Using thrust with memory-intensive structures

Hello! I have a vector of big structures (approximately 20Kb) and I want to use thrust operations on it, but I get Formal parameter space overflowed error. Is it possible to use thrust with structures of this size? Are there any techniques to make it possible? Sadly, I can’t make structures any smaller.

Unless thrust has specific limits, you should be OK up to 32kB, as long as you are on at least Cuda 12.1 and Volta architecture:

2 Likes

Can thrust access constant memory?

I believe it can. But I need to modify the data that I pass to thrust.

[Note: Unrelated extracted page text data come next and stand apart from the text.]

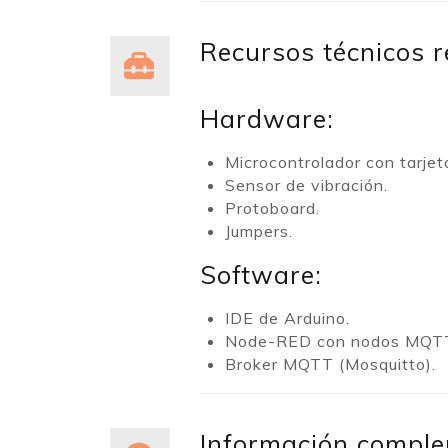
Recursos técnicos 
Hardware:
Microcontrolador con tarje
Sensor de vibración.
Protoboard.
Jumpers.
Software:
IDE de Arduino.
Node-RED con nodos MQTT
Broker MQTT (Mosquitto).
Información comple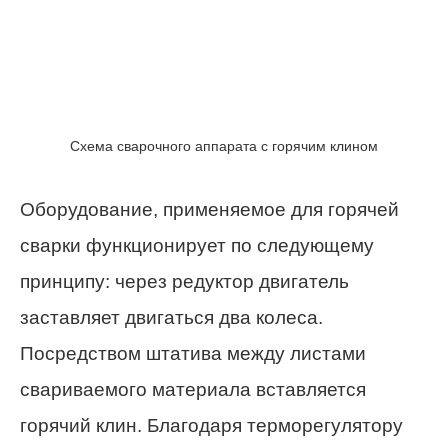
Схема сварочного аппарата с горячим клином
Оборудование, применяемое для горячей
сварки функционирует по следующему
принципу: через редуктор двигатель
заставляет двигаться два колеса.
Посредством штатива между листами
свариваемого материала вставляется
горячий клин. Благодаря терморегулятору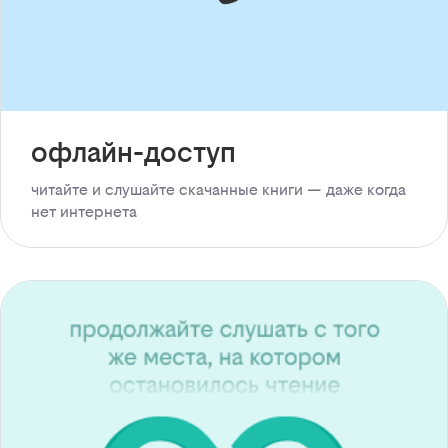
офлайн-доступ
читайте и слушайте скачанные книги — даже когда
нет интернета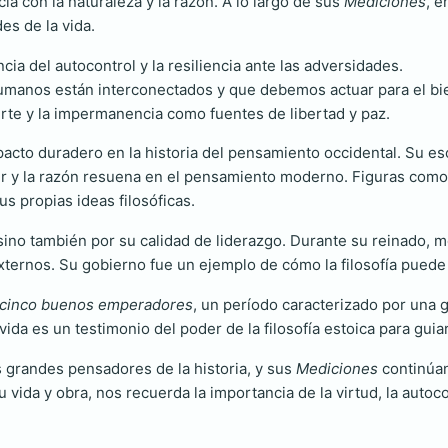
ia con la naturaleza y la razón. A lo largo de sus
Mediciones
, e
es de la vida.
cia del autocontrol y la resiliencia ante las adversidades.
umanos están interconectados y que debemos actuar para el b
rte y la impermanencia como fuentes de libertad y paz.
pacto duradero en la historia del pensamiento occidental. Su esc
deber y la razón resuena en el pensamiento moderno. Figuras com
s propias ideas filosóficas.
 sino también por su calidad de liderazgo. Durante su reinado, 
ternos. Su gobierno fue un ejemplo de cómo la filosofía puede in
cinco buenos emperadores
, un período caracterizado por una 
ida es un testimonio del poder de la filosofía estoica para guia
 grandes pensadores de la historia, y sus
Mediciones
continúan
u vida y obra, nos recuerda la importancia de la virtud, la aut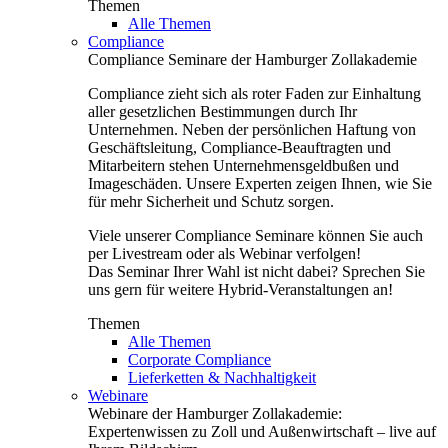
Themen
Alle Themen
Compliance
Compliance Seminare der Hamburger Zollakademie
Compliance zieht sich als roter Faden zur Einhaltung
aller gesetzlichen Bestimmungen durch Ihr
Unternehmen. Neben der persönlichen Haftung von
Geschäftsleitung, Compliance-Beauftragten und
Mitarbeitern stehen Unternehmensgeldbußen und
Imageschäden. Unsere Experten zeigen Ihnen, wie Sie
für mehr Sicherheit und Schutz sorgen.
Viele unserer Compliance Seminare können Sie auch
per Livestream oder als Webinar verfolgen!
Das Seminar Ihrer Wahl ist nicht dabei? Sprechen Sie
uns gern für weitere Hybrid-Veranstaltungen an!
Themen
Alle Themen
Corporate Compliance
Lieferketten & Nachhaltigkeit
Webinare
Webinare der Hamburger Zollakademie:
Expertenwissen zu Zoll und Außenwirtschaft – live auf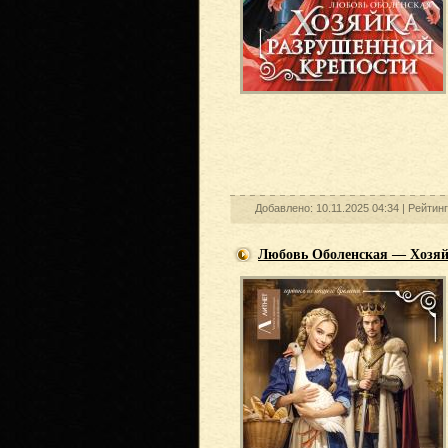
Добавлено: 10.11.2025 04:34 |
Рейтин
Любовь Оболенская — Хозяй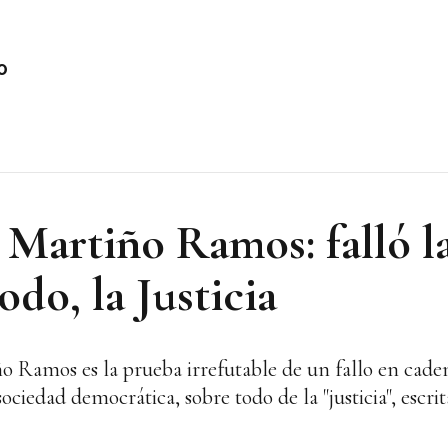
o
Martiño Ramos: falló la 
odo, la Justicia
o Ramos es la prueba irrefutable de un fallo en caden
edad democrática, sobre todo de la "justicia", escrit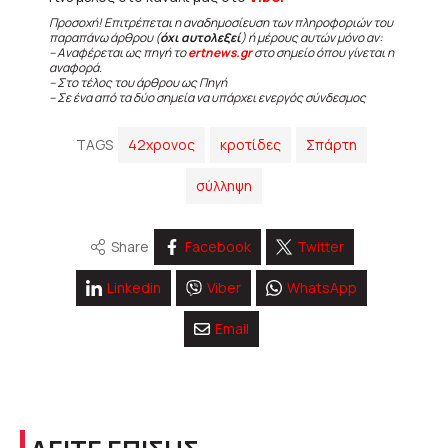
Προσοχή! Επιτρέπεται η αναδημοσίευση των πληροφοριών του
παραπάνω άρθρου (
όχι αυτολεξεί
) ή μέρους αυτών μόνο αν:
– Αναφέρεται ως πηγή το
ertnews.gr
στο σημείο όπου γίνεται η
αναφορά.
– Στο τέλος του άρθρου ως Πηγή
– Σε ένα από τα δύο σημεία να υπάρχει ενεργός σύνδεσμος
TAGS
42χρονος
κροτίδες
Σπάρτη
σύλληψη
Share
Facebook
Twitter
Linkedin
Viber
WhatsApp
Email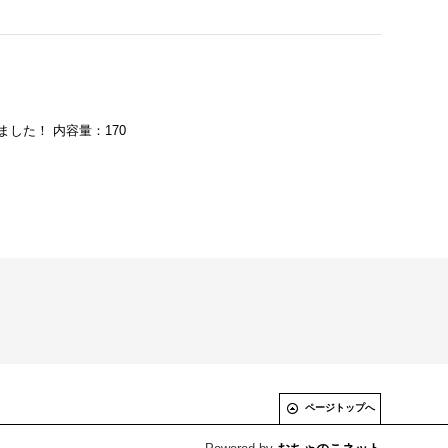
した！ 内容量：170
ページトップへ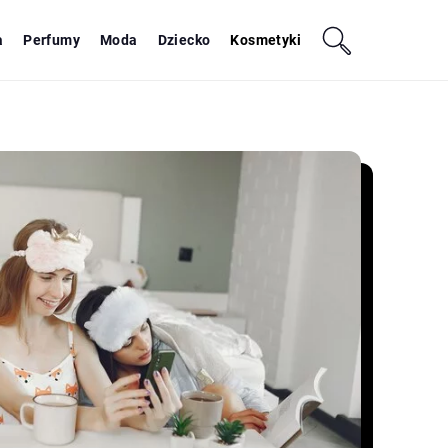
a
Perfumy
Moda
Dziecko
Kosmetyki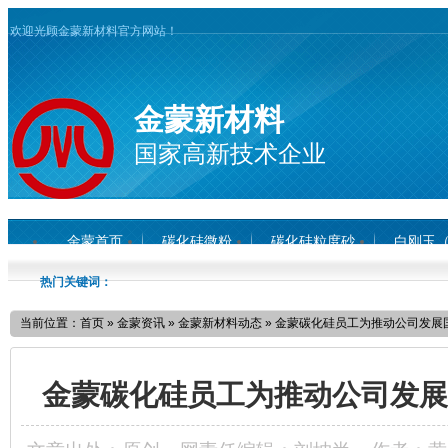
欢迎光顾金蒙新材料官方网站！
金蒙新材料
国家高新技术企业
金蒙首页
碳化硅微粉
碳化硅粒度砂
白刚玉
热门关键词：
当前位置：
首页
»
金蒙资讯
»
金蒙新材料动态
»
金蒙碳化硅员工为推动公司发展
金蒙碳化硅员工为推动公司发展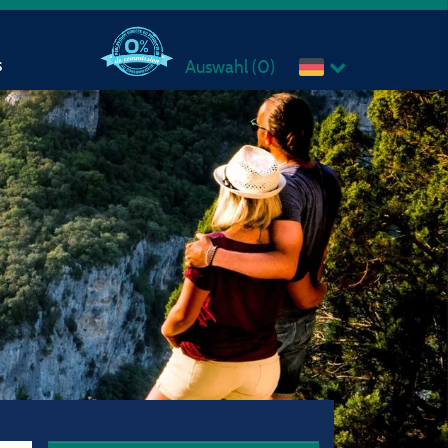
s
Auswahl (
0
)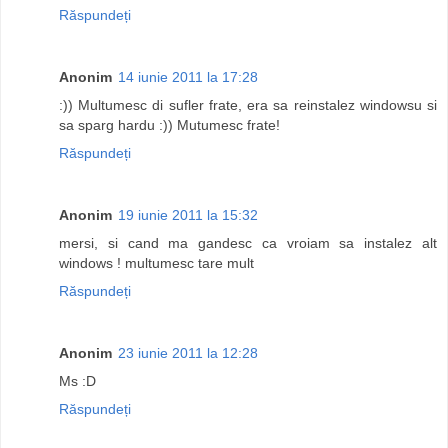
Răspundeți
Anonim
14 iunie 2011 la 17:28
:)) Multumesc di sufler frate, era sa reinstalez windowsu si
sa sparg hardu :)) Mutumesc frate!
Răspundeți
Anonim
19 iunie 2011 la 15:32
mersi, si cand ma gandesc ca vroiam sa instalez alt
windows ! multumesc tare mult
Răspundeți
Anonim
23 iunie 2011 la 12:28
Ms :D
Răspundeți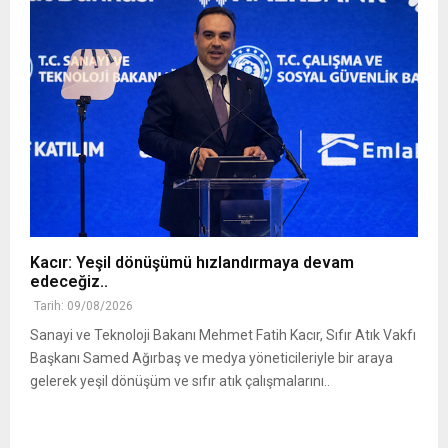
Kacır: Yeşil dönüşümü hızlandırmaya devam
edeceğiz..
Tarih: 09/08/2026
Sanayi ve Teknoloji Bakanı Mehmet Fatih Kacır, Sıfır Atık Vakfı
Başkanı Samed Ağırbaş ve medya yöneticileriyle bir araya
gelerek yeşil dönüşüm ve sıfır atık çalışmalarını..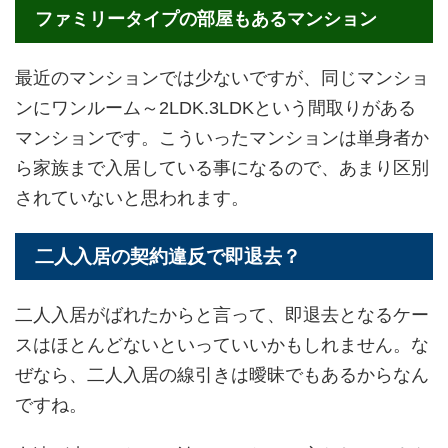
ファミリータイプの部屋もあるマンション
最近のマンションでは少ないですが、同じマンショ
ンにワンルーム～2LDK.3LDKという間取りがある
マンションです。こういったマンションは単身者か
ら家族まで入居している事になるので、あまり区別
されていないと思われます。
二人入居の契約違反で即退去？
二人入居がばれたからと言って、即退去となるケー
スはほとんどないといっていいかもしれません。な
ぜなら、二人入居の線引きは曖昧でもあるからなん
ですね。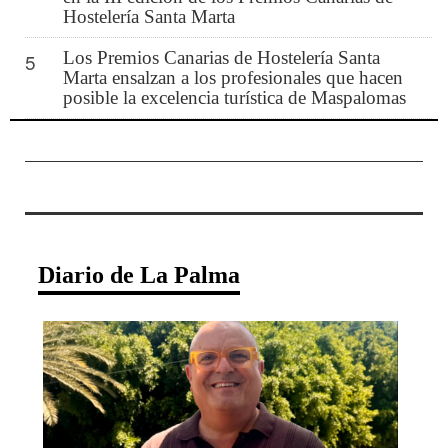
Hostelería Santa Marta
Los Premios Canarias de Hostelería Santa
5
Marta ensalzan a los profesionales que hacen
posible la excelencia turística de Maspalomas
Diario de La Palma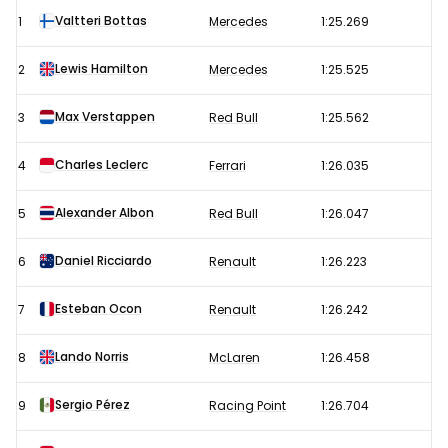
kwalificatie
Valtteri Bottas
1
Mercedes
1:25.269
Formule
1
Lewis Hamilton
2
Mercedes
1:25.525
GP
van
Max Verstappen
3
Red Bull
1:25.562
de
Charles Leclerc
4
Ferrari
1:26.035
Eifel
2020
Alexander Albon
5
Red Bull
1:26.047
Daniel Ricciardo
6
Renault
1:26.223
Esteban Ocon
7
Renault
1:26.242
Lando Norris
8
McLaren
1:26.458
Sergio Pérez
9
Racing Point
1:26.704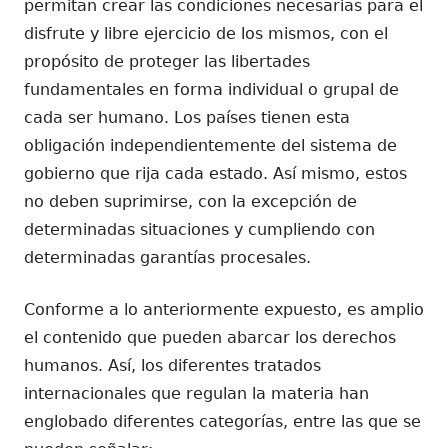
permitan crear las condiciones necesarias para el
disfrute y libre ejercicio de los mismos, con el
propósito de proteger las libertades
fundamentales en forma individual o grupal de
cada ser humano. Los países tienen esta
obligación independientemente del sistema de
gobierno que rija cada estado. Así mismo, estos
no deben suprimirse, con la excepción de
determinadas situaciones y cumpliendo con
determinadas garantías procesales.
Conforme a lo anteriormente expuesto, es amplio
el contenido que pueden abarcar los derechos
humanos. Así, los diferentes tratados
internacionales que regulan la materia han
englobado diferentes categorías, entre las que se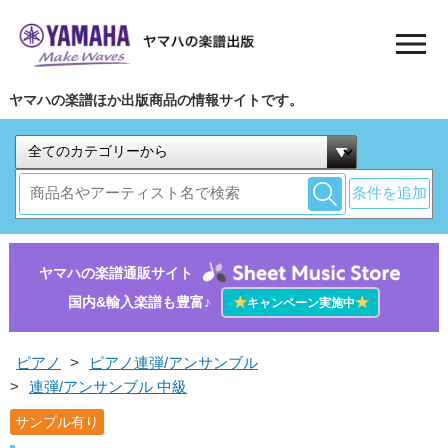
ヤマハの楽譜ほか出版商品の情報サイトです。
条件を追加
ヤマハの楽譜通販サイト
国内&輸入楽譜も豊富♪
★
★
キャンペーン実施中
ピアノ
>
ピアノ連弾/アンサンブル
>
連弾/アンサンブル 中級
サンプル有り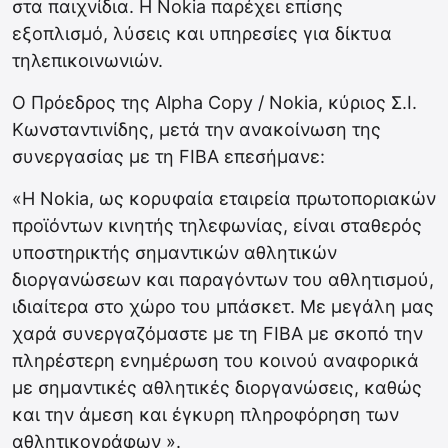
στα παιχνίδια. Η Nokia παρέχει επίσης
εξοπλισμό, λύσεις και υπηρεσίες για δίκτυα
τηλεπικοινωνιών.
Ο Πρόεδρος της Alpha Copy / Nokia, κύριος Σ.Ι.
Κωνσταντινίδης, μετά την ανακοίνωση της
συνεργασίας με τη FIBA επεσήμανε:
«Η Nokia, ως κορυφαία εταιρεία πρωτοποριακών
προϊόντων κινητής τηλεφωνίας, είναι σταθερός
υποστηρικτής σημαντικών αθλητικών
διοργανώσεων και παραγόντων του αθλητισμού,
ιδιαίτερα στο χώρο του μπάσκετ. Με μεγάλη μας
χαρά συνεργαζόμαστε με τη FIBA με σκοπό την
πληρέστερη ενημέρωση του κοινού αναφορικά
με σημαντικές αθλητικές διοργανώσεις, καθώς
και την άμεση και έγκυρη πληροφόρηση των
αθλητικογράφων ».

based on the blog, If you are running on a cc7.0 or higher GPU, and CUDA 12.1 or newer, then compile for that arch:

# cat t331.cu
#include <thrust/device_vector.h>


struct stuff{
  int d[1024*20/4];
};

typedef struct stuff s;
int main(){

  thrust::device_vector<s> a(256);
}
# nvcc -o t331 t331.cu
/usr/local/cuda/bin/../targets/x86_64-linux/include/thrust/system/cuda/detail/core/agent_launcher.h(66): Error: Formal parameter space overflowed (20496 bytes required, max 4096 bytes allowed) in function _ZN6thrust8cuda_cub4core13_kernel_agentINS0_14__parallel_for16ParallelForAgentINS0_20__uninitialized_fill7functorINS_10device_ptrI5stuffEES8_EEmEESA_mEEvT0_T1_

# nvcc -o t331 t331.cu -arch=sm_89
#

(CUDA 12.2)

For all the usual AoS/SoA reasons/discussions, this might have performance ramifications, at least compared to something like thrust::device_vector<int> ... or similar.

1 Like

So, I just need to split the data that thrust needs to access from the other data?

Can I make thrust pass objects by reference and not by value? That way there will be no need to copy large amount of data.

I don’t know what that means.

CUDA in general does not work very well with pass-by-reference to a kernel, unless the data reference is to managed memory or pinned memory.

I don’t think you’ll be able to overcome the “constructor” issue (…uninitialized_fill_functor…) I pointed out with trivial adjustments to your code, but without a clear, compilable example of what you are doing, I couldn’t really offer advice.

1 Like

Basically, what I need to do is a hashmap with integer keys and large structs as values. So I think that your solution with SoA is good.